Chaudry’s blog isn’t the only place one can score a Serial fix between episodes. On Tuesday, Rabia’s younger brother Saad, one of Adnan’s best friends, participated in an Ask Me Anything thread on Reddit. He approached the case with the same assumptions as his sister—that Adnan “was a victim of shoddy police work, shoddy attorney work and discrimination.” Many of the insights he shared implicated Jay. Saad and Adnan “did both know that Hae was going to confront Jay about his infidelities with Stephanie so that may have been a motive,” he wrote. As for Stephanie, “I would actually love to hear her side of the story, she dropped Adnan like a bad habit when he got locked up.” At one point, Saad says that he doesn’t “really care if what I say spoils listeners experience, this is real life to me,” and Rabia chimes in. “No Saad, no spoilers! We should honor TAL’s work! That’s what I’m doing in my blog, so please also do the same. Otherwise I’m telling mom and dad on you.”
The blog and the subreddits can’t match the podcast’s eerie power to enthrall—they aren’t carefully shaped narratives, and they don’t provide the intimacy of someone’s voice in your ear. But they deliver more of the everyday minutiae that Serial insists is part even of murder cases. (Curious about the lower depths of the rabbit hole? Read this bewildering subreddit in which a “childhood contact” of the Syeds comes forward to assert that Adnan is a psychopath.) Most crucially, they perform a service that Koenig dodges again and again: They tell you what to think.
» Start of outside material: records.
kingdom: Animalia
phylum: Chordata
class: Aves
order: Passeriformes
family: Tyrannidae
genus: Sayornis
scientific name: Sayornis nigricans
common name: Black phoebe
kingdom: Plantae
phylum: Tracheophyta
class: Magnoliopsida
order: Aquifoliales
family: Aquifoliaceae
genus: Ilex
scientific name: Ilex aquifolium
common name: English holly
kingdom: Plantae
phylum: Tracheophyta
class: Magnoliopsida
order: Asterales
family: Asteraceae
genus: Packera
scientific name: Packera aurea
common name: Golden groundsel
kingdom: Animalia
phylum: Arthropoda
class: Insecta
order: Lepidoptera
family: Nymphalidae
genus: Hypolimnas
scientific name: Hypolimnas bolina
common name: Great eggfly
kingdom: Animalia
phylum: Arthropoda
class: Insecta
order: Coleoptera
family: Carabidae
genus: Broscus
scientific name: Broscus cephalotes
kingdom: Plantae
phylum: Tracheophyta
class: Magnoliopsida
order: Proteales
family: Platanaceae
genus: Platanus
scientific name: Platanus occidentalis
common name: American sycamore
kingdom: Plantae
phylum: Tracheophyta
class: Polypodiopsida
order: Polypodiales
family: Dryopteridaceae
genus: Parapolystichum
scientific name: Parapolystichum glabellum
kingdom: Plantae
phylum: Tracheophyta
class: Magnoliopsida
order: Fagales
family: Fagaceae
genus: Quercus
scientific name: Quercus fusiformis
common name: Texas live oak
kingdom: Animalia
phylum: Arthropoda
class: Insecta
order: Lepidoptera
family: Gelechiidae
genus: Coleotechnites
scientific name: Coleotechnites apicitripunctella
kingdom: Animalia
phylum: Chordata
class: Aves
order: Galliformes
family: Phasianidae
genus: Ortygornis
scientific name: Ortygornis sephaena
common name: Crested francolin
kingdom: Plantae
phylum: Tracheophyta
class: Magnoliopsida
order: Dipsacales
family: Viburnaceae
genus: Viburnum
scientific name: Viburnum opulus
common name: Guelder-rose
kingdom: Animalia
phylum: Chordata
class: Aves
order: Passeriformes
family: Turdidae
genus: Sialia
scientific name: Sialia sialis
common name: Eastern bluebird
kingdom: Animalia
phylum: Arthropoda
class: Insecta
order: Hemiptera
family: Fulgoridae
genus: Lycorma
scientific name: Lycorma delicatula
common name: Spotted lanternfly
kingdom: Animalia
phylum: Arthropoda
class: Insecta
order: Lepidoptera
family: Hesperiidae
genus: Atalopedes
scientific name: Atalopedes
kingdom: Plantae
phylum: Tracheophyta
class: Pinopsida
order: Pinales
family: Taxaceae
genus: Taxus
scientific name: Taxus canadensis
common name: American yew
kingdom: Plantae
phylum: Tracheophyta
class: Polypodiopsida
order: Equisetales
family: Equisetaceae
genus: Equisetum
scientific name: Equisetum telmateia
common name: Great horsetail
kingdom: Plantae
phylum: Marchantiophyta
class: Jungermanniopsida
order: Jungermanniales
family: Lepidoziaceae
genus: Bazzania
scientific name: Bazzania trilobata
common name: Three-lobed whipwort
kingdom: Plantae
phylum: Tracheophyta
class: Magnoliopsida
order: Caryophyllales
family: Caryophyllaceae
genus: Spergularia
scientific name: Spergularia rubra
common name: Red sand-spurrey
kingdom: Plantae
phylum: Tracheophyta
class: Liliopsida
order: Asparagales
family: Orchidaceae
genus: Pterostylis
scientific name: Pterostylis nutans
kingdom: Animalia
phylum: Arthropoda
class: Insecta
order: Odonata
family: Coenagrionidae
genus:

This gesture—the Chaudrys will scratch your certainty itch—is satisfying in a way Rabia and Saad may not have anticipated. My Serial trajectory so far: First, I was convinced Jay did it. Then I realized I just ardently wanted to be convinced that Jay did it. Now I know I just ardently want to be convinced of something. I’m hungry for conviction, in both senses, but I’m no picky eater: Jay, the drug-dealing “criminal element of Woodlawn,” is a beguiling suspect, but I’d be equally satisfied if all arrows pointed to Adnan. It is odd and not altogether pleasant to notice this fact while reading Chaudry’s activist blog, Saad’s earnest AMA. What becomes crystal clear is the difference between being a voyeur and being involved. No matter how the arc of Serial turns, we listeners “win.” Back in real life, though, most everyone’s already lost.